Coming from Fl., I never had any dealings with any Rugosa's. I've seen many pictures of beautiful blooms and fantastic foliage. I finally got Rosa Rugosa in my fall order in a 1 gal pot. Before it gets going good this spring I need to know what it requires to grow & bloom to be at it's best. My native soil is hard red clay. I'm ready to grow it in a large pot if I have to. I know it will NOT accept being sprayed with a fungicide. Soil requirements and water. I would like this rose to be a decent shrub in a couple of years. If I have good success with this one, I'm thinking about getting Rosa Rugosa Alba. Someone let me know what I'm getting into.

Comments (8)

  • anntn6b
    12 years ago

    Hard red clay, eh? Any chance you ordered that rugosa from Pickering (whose multiflora rootstock will do well in your hard red clay)?

    Own root? Well, your rugosa needs sandy soil, preferably with ground water going through it.

    Do you have a drainage area, a swale or ditch where you could drop several bags of sand and work it into the clay at (at a minimum) a one bag of sand to an equal volumn of clay?

    From what I've seen, it's both the tightness of the clay and the lack of near constant water that are the problems. (Lots of stories about my trying to save some found rugosas, only to have them fail to thrive in anything other than the well watered sandy soils from which I found them. (Even one from SW Virginia that looked great growing next to a major drainage off of Pine Mountain and barely hanging on at a neighbors house up there where it was too close to the house with little rainfall and no off-the-mountain drainage and maybe too much lime from the cement foundation of the house.)

  • rosefolly
    12 years ago

    My Dad grew several healthy, happy rugosas in a clay soil in western Pennsylvania. His favorite was 'Hansa', dark magenta-purple with an intense fragrance of cloves and good repeat. His soil had decent organic content, and it was a yellow-tan clay not the red clay of your area, but it was definitely clay. I remember getting my shoes stuck in the spring mud as a child and needing my mother to come pull me out.

    Rosefolly

  • daisyincrete Z10? 905feet/275 metres
    12 years ago

    I had a long hedge of Rosa rugosa Roseraie de l'Hay in my garden in England. It was beautiful!
    It's scent pervaded the whole garden.
    They do sucker sometimes, although mine didn't.
    I found it to be the most easy care, long flowering, insect attracting hedge I had ever planted.
    No spraying, no watering and no pruning apart from trimming back the occasional shoot to keep the hedge shapely.
    My soil in that garden was sandy loam.
    It might be worth making a raised bed for your rugosas.
    They would be worth it.
    Daisy

  • kathy_george_gw
    12 years ago

    Where do you live? From Georgia Mountians, it is probably too far. But if you are in Washington DC in May to early June, go to National Arboretum, where they have several red and white (alba) rugosas. The gardeners seem to prune back he bushes some, but they grow vigorously. They repeat bloom.
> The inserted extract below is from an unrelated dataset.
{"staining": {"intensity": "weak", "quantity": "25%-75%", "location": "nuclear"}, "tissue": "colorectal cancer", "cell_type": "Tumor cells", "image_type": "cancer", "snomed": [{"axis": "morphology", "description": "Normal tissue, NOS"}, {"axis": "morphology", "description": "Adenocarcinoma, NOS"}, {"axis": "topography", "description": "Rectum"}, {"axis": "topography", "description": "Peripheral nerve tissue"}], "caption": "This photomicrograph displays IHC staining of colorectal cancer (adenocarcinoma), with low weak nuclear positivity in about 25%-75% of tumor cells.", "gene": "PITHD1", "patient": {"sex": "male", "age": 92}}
  • harryshoe zone6 eastern Pennsylvania
    12 years ago

    Here, in eastern PA, I grow my Rugosa Rotesmere with no care. I rip out suckers, make a slit with my spade, stick 'em in and watch them grow.

  • rosefolly
    12 years ago

    Rugosas actually do not do very well here in the alkaline, semi-arid west, but I grow two anyway, Rosaraie de l'Hay and Dart's Dash. They get chlorotic as the summer progresses, probably because the irrigation water is alkaline, but I just love them. They will be happier where you live.

    Rosefolly

  • lavender_lass
    12 years ago

    I have brown clay (hard but lots of nutrients) and I add a lot of aged horse manure...probably almost half and half, to start. The roses all love it, including the Therese Bugnets and Snow Pavement roses. My mom didn't add quite as much manure (she started with more of a garden area, but similar soil) and she grows Blanc Double de Coubert, Rosaraie de L'Hay, and Conrad Ferdinand Meyer...which I believe is a Rugosa hybrid. So far, all seem very happy.

  • wirosarian_z4b_WI
    12 years ago

    I grew rugosas in a clay soil years back & they did just fine as long as thr pH was OK. Rugosa's do NOT tolerate alkaline soils, they will have iron chlorosis (new leaves yellow with green veins) in the upper 6's & higher.